Lorsque mon frère et ma mère sont définitivement sortis de sa vie, il a commencé à se servir de moi comme défouloir. Me rabaissant, m'humiliant et me détruisant. J'avais dix-huit ans et chaque fois qu'il me disait à quel point je ressemblais à ma mère, ma rage envers elle ne faisait que grandir. Je la maudissais d'avoir jeté à la poubelle notre vie pour des ébats avec Henri. A l'époque, j'étais restée à ses côtés après leur séparation car j'étais intimement convaincue qu'on pourrait encore être heureux, même si ce n'était qu'à deux... Je pensais que j'avais choisi le bon camp, répugnée par les agissements de ma mère.
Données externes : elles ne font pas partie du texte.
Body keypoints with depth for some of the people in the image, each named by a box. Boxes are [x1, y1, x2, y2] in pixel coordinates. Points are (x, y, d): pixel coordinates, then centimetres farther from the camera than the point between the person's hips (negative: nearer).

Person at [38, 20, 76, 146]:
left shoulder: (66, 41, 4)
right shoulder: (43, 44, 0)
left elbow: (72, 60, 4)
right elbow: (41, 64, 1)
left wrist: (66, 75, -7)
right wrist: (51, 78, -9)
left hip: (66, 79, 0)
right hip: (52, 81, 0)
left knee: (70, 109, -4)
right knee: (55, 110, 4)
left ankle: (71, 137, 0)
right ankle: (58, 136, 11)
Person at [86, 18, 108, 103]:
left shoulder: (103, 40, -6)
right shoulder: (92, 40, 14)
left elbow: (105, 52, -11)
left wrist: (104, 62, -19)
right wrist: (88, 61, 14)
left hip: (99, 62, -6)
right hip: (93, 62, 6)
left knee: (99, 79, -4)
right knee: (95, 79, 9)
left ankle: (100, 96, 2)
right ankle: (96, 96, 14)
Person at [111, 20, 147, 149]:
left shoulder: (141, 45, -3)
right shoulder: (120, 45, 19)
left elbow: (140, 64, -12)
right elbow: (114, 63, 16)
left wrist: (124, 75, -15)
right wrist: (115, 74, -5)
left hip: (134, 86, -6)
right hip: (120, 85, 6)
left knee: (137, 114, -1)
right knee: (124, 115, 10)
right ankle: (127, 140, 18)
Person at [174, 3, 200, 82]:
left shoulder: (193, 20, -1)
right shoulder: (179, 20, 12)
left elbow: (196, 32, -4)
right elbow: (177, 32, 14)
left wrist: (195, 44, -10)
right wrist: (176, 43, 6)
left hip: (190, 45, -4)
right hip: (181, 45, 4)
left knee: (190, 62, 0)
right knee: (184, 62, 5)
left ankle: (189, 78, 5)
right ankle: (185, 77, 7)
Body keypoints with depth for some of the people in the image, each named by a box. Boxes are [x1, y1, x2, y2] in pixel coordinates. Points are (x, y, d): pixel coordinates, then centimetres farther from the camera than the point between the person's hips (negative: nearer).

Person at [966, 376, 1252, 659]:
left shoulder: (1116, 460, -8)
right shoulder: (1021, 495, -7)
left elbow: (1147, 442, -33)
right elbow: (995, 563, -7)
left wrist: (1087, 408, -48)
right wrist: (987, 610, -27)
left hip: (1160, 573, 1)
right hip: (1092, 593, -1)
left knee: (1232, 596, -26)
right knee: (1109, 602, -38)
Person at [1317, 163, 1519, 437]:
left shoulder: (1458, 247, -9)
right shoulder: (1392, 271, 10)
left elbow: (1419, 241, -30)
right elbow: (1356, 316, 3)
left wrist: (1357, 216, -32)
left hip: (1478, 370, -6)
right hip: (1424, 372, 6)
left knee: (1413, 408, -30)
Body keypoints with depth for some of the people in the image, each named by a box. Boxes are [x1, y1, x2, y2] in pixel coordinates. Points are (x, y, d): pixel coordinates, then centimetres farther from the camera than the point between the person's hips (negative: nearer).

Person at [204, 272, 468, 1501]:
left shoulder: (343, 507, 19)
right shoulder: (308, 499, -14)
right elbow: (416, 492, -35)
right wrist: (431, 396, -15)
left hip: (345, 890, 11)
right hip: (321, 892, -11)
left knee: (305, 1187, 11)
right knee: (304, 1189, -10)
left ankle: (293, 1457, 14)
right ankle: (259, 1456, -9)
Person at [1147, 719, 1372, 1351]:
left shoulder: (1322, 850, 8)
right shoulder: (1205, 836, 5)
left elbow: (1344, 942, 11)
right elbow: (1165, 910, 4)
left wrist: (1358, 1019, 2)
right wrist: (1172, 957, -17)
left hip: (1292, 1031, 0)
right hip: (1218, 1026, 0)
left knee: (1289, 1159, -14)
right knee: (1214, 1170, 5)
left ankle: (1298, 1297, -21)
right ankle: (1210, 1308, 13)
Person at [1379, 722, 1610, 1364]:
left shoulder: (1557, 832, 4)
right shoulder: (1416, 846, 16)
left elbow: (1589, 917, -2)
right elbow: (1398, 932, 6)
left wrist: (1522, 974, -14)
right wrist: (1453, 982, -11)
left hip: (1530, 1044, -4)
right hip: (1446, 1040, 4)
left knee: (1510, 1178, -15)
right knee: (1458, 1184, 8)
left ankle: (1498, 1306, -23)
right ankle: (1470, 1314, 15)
Aujourd'hui, si le choix était à refaire, je n'essaierais pas de recoller les morceaux de cette famille irrévocablement brisée. Les entailles sont trop douloureuses...

Le comprendre est une chose, le pardonner et l'excuser en est une autre.

Je partage sa peine, bien plus qu'il ne l'imaginera jamais. Dans chacune de ses paroles, de ses coups, je ressens toute la douleur qui est emprisonnée dans son cœur. Pourtant... malgré toute la tristesse qui s'est transformée en une haine viscérale et en un dégout insupportable au fil des années, lorsque je le regarde droit dans les yeux, lorsqu'il se met à pleurer en me suppliant de le pardonner... je n'arrive plus à concevoir le fait qu'il ait choisi d'être aussi mauvais. Parce que notre capacité à garder espoir est la mort la plus lente et douloureuse que l'on puisse s'infliger et subir.

Je me suis juré de ne plus jamais commettre la même erreur qu'avec mon père. De croire qu'il était possible de sauver ceux qui ne le veulent pas. De tendre la main à quelqu'un qui ne cesse d'avoir envie de vous la mordre. D'avoir espoir, de croire qu'il est possible de changer, même lorsque l'autre n'y croit pas.

Alors j'avais décidé que j'irai à ce rendez-vous. Le vendredi, je me prouverais à nouveau en rejoignant ce garçon que j'avais raison. Déterminée à me convaincre que j'avais raison, que les hommes étaient tous les mêmes. Mais cette fois-ci il était hors de question que je tende la main vers qui que ce soit, et encore moins lui.